Chart understanding data:

--------------------

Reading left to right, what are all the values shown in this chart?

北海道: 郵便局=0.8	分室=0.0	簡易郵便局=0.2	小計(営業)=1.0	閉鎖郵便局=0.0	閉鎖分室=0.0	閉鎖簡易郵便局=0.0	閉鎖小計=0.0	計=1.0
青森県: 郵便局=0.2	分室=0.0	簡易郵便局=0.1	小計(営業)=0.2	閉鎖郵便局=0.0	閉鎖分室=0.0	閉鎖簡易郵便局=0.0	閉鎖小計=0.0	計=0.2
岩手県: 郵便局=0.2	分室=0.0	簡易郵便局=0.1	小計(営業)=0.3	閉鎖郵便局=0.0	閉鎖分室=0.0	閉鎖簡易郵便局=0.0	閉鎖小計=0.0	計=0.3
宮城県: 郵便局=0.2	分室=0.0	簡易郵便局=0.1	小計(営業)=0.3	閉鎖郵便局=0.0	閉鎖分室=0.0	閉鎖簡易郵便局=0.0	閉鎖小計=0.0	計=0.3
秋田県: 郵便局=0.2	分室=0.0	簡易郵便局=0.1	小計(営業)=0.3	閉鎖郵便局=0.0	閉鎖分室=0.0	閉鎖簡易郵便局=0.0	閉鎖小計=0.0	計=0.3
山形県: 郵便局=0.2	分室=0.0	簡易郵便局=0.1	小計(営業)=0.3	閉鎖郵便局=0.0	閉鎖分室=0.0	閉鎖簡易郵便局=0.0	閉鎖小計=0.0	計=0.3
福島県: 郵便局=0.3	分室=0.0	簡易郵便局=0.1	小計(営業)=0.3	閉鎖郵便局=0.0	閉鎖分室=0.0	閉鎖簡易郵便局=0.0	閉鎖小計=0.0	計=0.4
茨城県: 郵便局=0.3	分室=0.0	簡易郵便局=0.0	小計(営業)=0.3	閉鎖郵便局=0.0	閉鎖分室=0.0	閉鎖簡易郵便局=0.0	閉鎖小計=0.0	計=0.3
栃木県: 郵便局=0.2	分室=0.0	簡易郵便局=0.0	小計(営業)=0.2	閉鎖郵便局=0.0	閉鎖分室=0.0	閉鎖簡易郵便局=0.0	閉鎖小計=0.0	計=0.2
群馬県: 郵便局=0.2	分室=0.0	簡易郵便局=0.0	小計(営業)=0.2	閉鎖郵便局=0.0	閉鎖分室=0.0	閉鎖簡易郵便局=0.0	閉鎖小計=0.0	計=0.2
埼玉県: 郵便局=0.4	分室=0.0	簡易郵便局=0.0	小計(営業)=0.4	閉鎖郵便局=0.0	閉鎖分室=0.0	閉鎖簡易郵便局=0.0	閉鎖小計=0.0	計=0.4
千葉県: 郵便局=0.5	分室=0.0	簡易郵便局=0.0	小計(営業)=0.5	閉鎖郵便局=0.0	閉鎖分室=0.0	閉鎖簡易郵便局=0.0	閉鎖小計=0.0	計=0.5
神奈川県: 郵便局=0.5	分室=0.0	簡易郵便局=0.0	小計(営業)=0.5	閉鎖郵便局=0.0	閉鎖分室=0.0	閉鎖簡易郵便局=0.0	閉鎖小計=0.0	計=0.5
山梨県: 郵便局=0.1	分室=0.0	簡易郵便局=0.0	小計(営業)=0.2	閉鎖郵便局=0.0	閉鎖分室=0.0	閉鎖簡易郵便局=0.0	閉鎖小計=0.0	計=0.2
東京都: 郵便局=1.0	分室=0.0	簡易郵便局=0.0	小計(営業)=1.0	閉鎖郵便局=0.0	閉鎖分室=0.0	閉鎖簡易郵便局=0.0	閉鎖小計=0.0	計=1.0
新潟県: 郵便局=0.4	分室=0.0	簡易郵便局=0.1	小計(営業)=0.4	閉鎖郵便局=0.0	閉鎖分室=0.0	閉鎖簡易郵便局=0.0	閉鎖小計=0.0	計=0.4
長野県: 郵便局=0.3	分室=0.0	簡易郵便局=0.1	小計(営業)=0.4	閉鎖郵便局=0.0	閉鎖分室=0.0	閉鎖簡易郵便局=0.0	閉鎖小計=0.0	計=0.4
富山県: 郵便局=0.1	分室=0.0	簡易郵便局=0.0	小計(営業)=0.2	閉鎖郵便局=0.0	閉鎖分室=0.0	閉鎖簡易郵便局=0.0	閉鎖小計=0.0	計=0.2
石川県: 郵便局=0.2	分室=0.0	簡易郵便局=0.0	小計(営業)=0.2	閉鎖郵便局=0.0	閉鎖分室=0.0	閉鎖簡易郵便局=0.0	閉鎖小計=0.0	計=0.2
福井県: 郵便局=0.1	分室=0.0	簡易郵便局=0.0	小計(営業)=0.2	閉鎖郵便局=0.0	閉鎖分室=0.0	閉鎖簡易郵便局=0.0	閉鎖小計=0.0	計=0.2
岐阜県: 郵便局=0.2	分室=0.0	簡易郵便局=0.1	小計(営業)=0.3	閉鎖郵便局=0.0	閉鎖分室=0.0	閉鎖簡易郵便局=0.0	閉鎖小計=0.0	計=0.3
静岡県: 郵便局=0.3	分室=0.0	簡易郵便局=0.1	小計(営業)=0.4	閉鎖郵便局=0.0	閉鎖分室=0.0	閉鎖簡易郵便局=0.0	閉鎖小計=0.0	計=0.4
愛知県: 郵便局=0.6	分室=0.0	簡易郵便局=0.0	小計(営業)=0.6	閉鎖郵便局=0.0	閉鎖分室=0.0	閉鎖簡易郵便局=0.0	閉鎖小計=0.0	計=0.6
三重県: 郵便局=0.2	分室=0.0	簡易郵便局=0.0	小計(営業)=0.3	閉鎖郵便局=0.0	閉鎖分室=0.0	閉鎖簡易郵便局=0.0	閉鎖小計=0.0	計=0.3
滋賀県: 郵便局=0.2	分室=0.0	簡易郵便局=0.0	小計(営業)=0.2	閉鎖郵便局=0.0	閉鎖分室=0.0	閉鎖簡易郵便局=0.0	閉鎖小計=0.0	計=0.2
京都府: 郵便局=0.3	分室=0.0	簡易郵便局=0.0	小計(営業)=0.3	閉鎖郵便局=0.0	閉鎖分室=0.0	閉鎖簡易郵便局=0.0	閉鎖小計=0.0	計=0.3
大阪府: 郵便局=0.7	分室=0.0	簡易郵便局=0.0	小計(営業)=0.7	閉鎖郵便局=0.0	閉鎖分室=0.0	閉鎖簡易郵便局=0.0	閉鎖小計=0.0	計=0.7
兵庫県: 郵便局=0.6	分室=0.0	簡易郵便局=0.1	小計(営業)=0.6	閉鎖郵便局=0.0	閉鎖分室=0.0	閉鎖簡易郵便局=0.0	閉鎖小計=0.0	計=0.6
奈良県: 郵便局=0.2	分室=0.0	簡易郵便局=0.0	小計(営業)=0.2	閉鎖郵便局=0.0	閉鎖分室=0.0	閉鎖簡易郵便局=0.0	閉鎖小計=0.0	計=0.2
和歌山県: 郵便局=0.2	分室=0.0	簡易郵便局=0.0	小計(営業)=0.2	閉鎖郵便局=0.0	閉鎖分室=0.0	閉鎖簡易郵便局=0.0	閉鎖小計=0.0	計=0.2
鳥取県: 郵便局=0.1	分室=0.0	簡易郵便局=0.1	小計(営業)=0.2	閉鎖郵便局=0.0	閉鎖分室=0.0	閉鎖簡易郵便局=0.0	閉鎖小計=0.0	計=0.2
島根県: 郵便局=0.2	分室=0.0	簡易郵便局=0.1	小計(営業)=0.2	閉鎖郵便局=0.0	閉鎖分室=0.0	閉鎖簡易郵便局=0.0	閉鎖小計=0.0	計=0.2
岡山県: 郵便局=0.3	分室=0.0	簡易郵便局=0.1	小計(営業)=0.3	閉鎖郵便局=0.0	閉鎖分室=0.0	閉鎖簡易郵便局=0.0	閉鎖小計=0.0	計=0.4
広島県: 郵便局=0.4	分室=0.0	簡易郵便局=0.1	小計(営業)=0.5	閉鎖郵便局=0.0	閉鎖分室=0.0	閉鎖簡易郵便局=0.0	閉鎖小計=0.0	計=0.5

--------------------

PROBLEM DETAILS: Count the lines of the listing that contain the string "神奈川県", and reply with the number alone.

RESULT BELOW: 1